TO-DO ITEM.
Could you output every line of the data below without changing anything and in the same order?

═══ DATA FOR PROCESSING

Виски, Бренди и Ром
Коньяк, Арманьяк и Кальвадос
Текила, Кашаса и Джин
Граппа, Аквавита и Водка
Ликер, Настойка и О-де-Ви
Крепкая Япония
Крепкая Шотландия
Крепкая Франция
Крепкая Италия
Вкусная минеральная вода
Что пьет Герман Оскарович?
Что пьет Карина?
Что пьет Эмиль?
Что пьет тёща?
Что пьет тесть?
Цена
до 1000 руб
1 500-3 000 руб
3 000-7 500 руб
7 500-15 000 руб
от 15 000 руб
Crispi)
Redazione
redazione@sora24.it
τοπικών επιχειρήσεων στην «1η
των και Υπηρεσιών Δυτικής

══════

ANSWER TO THIS PROBLEM.
Виски, Бренди и Ром
Коньяк, Арманьяк и Кальвадос
Текила, Кашаса и Джин
Граппа, Аквавита и Водка
Ликер, Настойка и О-де-Ви
Крепкая Япония
Крепкая Шотландия
Крепкая Франция
Крепкая Италия
Вкусная минеральная вода
Что пьет Герман Оскарович?
Что пьет Карина?
Что пьет Эмиль?
Что пьет тёща?
Что пьет тесть?
Цена
до 1000 руб
1 500-3 000 руб
3 000-7 500 руб
7 500-15 000 руб
от 15 000 руб
Crispi)
Redazione
redazione@sora24.it
τοπικών επιχειρήσεων στην «1η
των και Υπηρεσιών Δυτικής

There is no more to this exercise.